4

I'm trying to write a grammar for various time formats (12:30, 0945, 1:30-2:45, ...) using ANTLR. So far it works like a charm as long as I don't type in characters that haven't been defined in the grammar file.

I'm using the following JUnit test for example:

    final CharStream stream = new ANTLRStringStream("12:40-1300,15:123-18:59");
    final TimeGrammarLexer lexer = new TimeGrammarLexer(stream);
    final CommonTokenStream tokenStream = new CommonTokenStream(lexer);
    final TimeGrammarParser parser = new TimeGrammarParser(tokenStream);

    try {
        final timeGrammar_return tree = parser.timeGrammar();
        fail();
    } catch (final Exception e) {
        assertNotNull(e);
    }

An Exception gets thrown (as expected) because "15:123" isn't valid. If I try ("15:23a") though, no exception gets thrown and ANTLR treats it like a valid input.

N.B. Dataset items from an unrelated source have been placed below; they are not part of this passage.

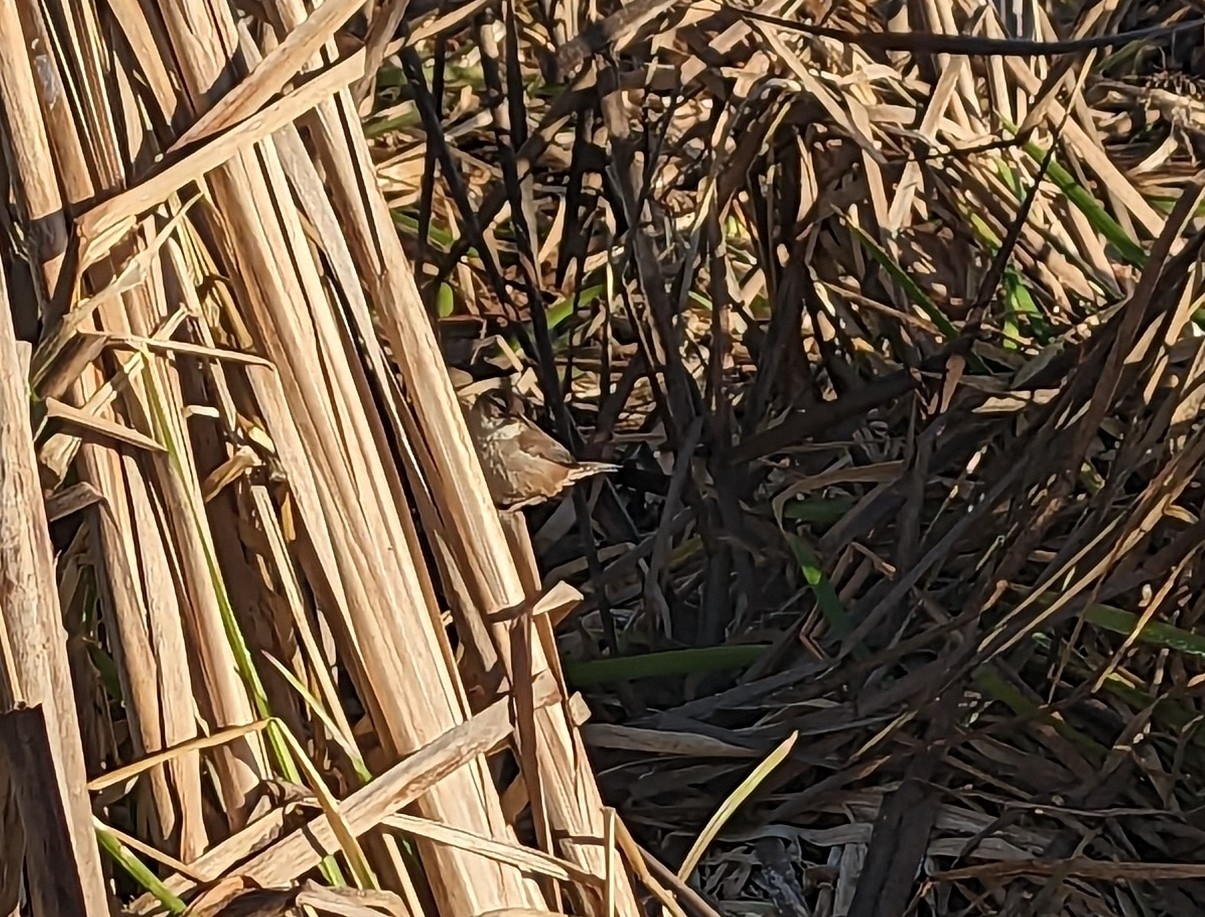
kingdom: Animalia
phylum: Chordata
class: Aves
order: Passeriformes
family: Troglodytidae
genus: Cistothorus
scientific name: Cistothorus palustris
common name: Marsh wren
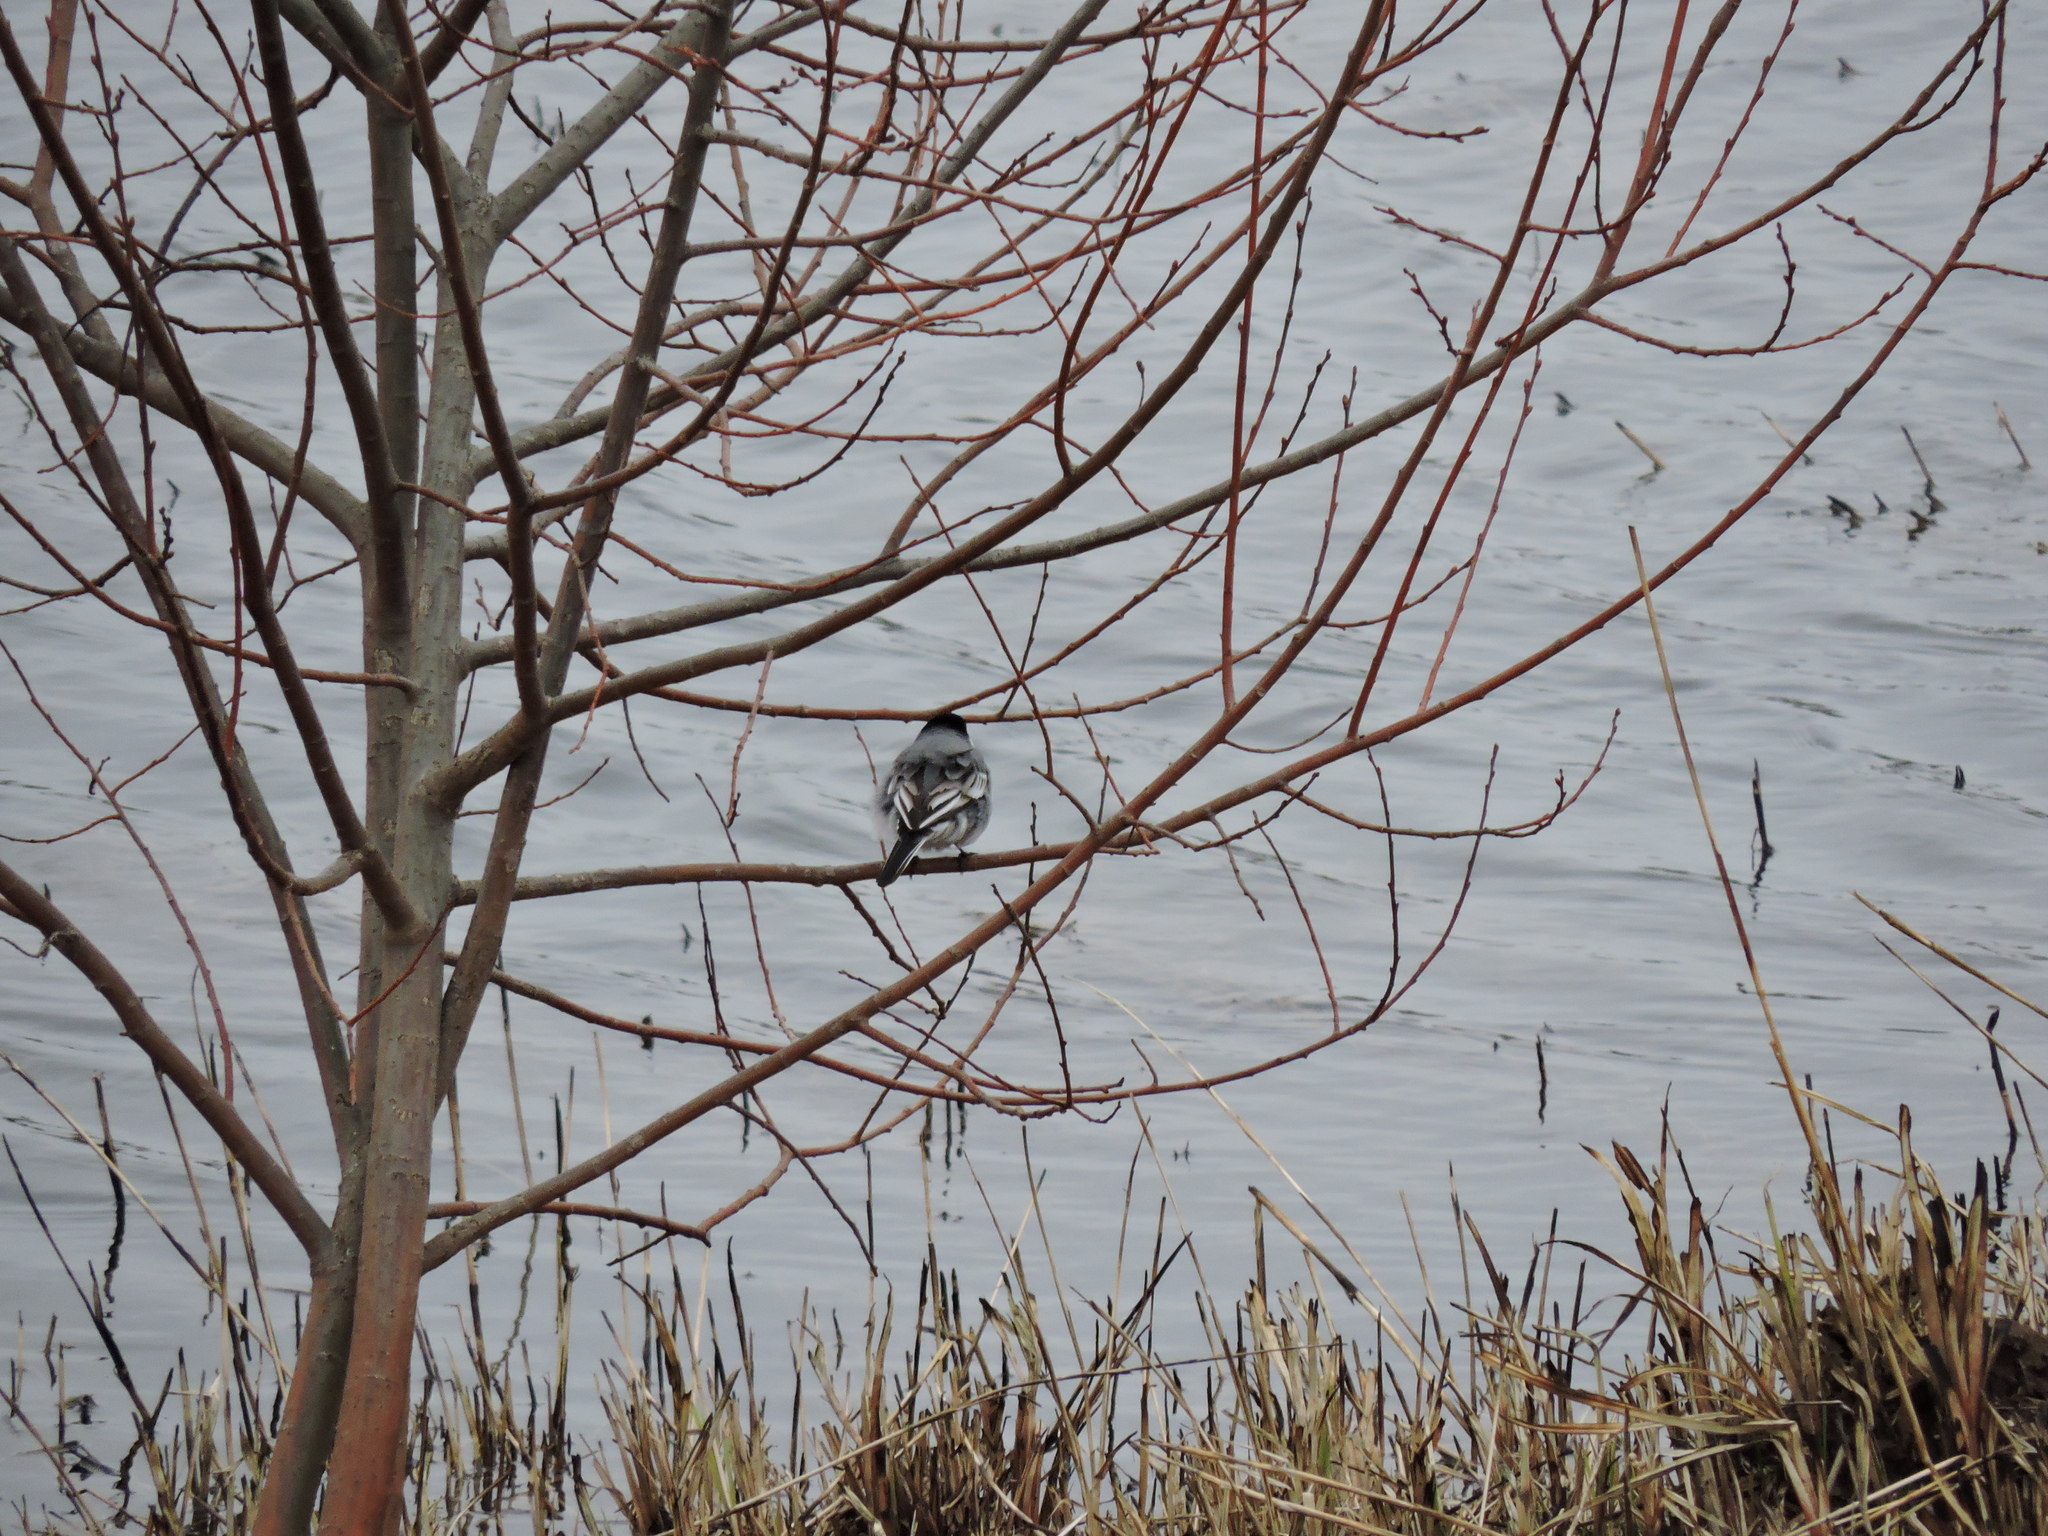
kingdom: Animalia
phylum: Chordata
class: Aves
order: Passeriformes
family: Motacillidae
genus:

Now if I define characters in my grammar, ANTLR seems to notice them and I once again get the exception I want:

  CHAR: ('a'..'z')|('A'..'Z');

But how do I exclude umlauts, symbols and other stuff a user is able to type in (äöü{%&<>!). So basically I'm looking for some kind of syntax that says: match everything BUT "0..9,:-"

black666
  • 2,997
  • 7
  • 25
  • 40

2 Answers2

5

...
So basically I'm looking for some kind of syntax that says: match everything BUT "0..9,:-"

The following rule matches any single character except a digit, ,, : and -:

Foo
  :  ~('0'..'9' | ',' | ':' | '-')
  ;

(the ~ negates single characters inside lexer-rules)

But you might want to post your entire grammar: I get the impression there are some other things you're not doing as they should have been done. Your call.

Bart Kiers
  • 166,582
  • 36
  • 299
  • 288
2

you can define a literal, that matches all the characters, that you do not want. If this literal is not contained in any of your rules, antlr will throw a NonViableException.

For unicode this could look like this:

 UTF8 :  ('\u0000'..'\u002A'     // ! to * 
     | '\u002E'..'\u002F'           // . / 
     | '\u003B'..'\u00FF'           // ; < = > ? @ as well as letters brackets and stuff
     ) 
     ;
nebenmir
  • 881
  • 2
  • 8
  • 16